PROBLEM A: Revise the forum thread's passage starting at "I have a secret" and ending at "Man I'm crushed.", putting "heartbroken" in place of "crushed".
PROBLEM B: For each statement, say yes or no depending on whether the forum thread agrees with it, and quote the words that decide it: (i) Sam advised against using the company; (ii) the posted material says PublishAmerica is closed to submissions from Canada; (iii) movieman suggested submitting to an established trade publisher.

DOCUMENT PASSAGE:

++++++

# Anyone Used This Publisher?



## Lewdog (Aug 20, 2013)

I was searching for publishers that took solicited material straight from the authors, and I came across this company.  Has anyone used them before?  They take previously unpublished authors, they don't charge anything, they take care of copyrights, and they give advances!  Sounds too good to be true.

Author Information - PublishAmerica


----------



## Sam (Aug 20, 2013)

Don't touch them with a 50-foot barge pole.


----------



## Lewdog (Aug 20, 2013)

:lol:  I thought it sounded too good to be true.  They want to help unpublished people and give them money up front?  Sounds like a front for human trafficking and slavery.


----------



## movieman (Aug 20, 2013)

Either publish yourself, or submit to an established trade publisher. There's little reason to go through any of these 'we'll publish your book for you' companies instead.


----------



## Blade (Aug 20, 2013)

Lewdog said:


> I was searching for publishers that took solicited material straight from the authors, and I came across this company.  Has anyone used them before?  They take previously unpublished authors, they don't charge anything, they take care of copyrights, and they give advances!  Sounds too good to be true.
> 
> Author Information - PublishAmerica





			
				 Posted Material said:
			
		

> *Do you accept submissions from my country?*Currently, PublishAmerica is closed to submissions from Australia, and New Zealand. Authors from all other countries are encouraged to contact us about publishing their manuscript.​



Not that it is directly any of my business but does anyone have any idea why this would be the case? Generally the US, UK, Canada, Australia and New Zealand are on the same page.:scratch:


----------



## Terry D (Aug 20, 2013)

In may be that Publish America is having legal difficulty down-under. A simple Google search will show that PA has a checkered reputation.


----------



## Blade (Aug 20, 2013)

Terry D said:


> In may be that Publish America is having legal difficulty down-under. A simple Google search will show that PA has a checkered reputation.



:sunny: Thank you. I was going through looking to see if there was anything suspicious like a request for a credit card number when that popped up on me. i would take that as a warning sign.:disturbed:


----------



## Lewdog (Aug 20, 2013)

I have a secret to share, my dad is actually the owner of Publish America and I wanted to see what all of you had to see about his company.  Man I'm crushed.

++++++

SOURCE INFORMATION:
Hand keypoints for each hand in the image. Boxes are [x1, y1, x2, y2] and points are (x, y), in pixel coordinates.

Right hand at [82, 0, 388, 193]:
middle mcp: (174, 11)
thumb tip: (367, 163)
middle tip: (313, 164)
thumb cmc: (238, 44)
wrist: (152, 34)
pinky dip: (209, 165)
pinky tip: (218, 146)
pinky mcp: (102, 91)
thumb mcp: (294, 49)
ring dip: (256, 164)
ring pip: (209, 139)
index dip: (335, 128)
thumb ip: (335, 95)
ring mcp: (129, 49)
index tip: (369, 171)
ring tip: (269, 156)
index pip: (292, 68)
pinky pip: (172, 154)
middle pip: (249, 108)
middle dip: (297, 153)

++++++

RESULT A:
I have a secret to share, my dad is actually the owner of Publish America and I wanted to see what all of you had to see about his company.  Man I'm heartbroken.

RESULT B:
(i) Yes: "Don't touch them with a 50-foot barge pole."
(ii) No: "Currently, PublishAmerica is closed to submissions from Australia, and New Zealand."
(iii) Yes: "Either publish yourself, or submit to an established trade publisher."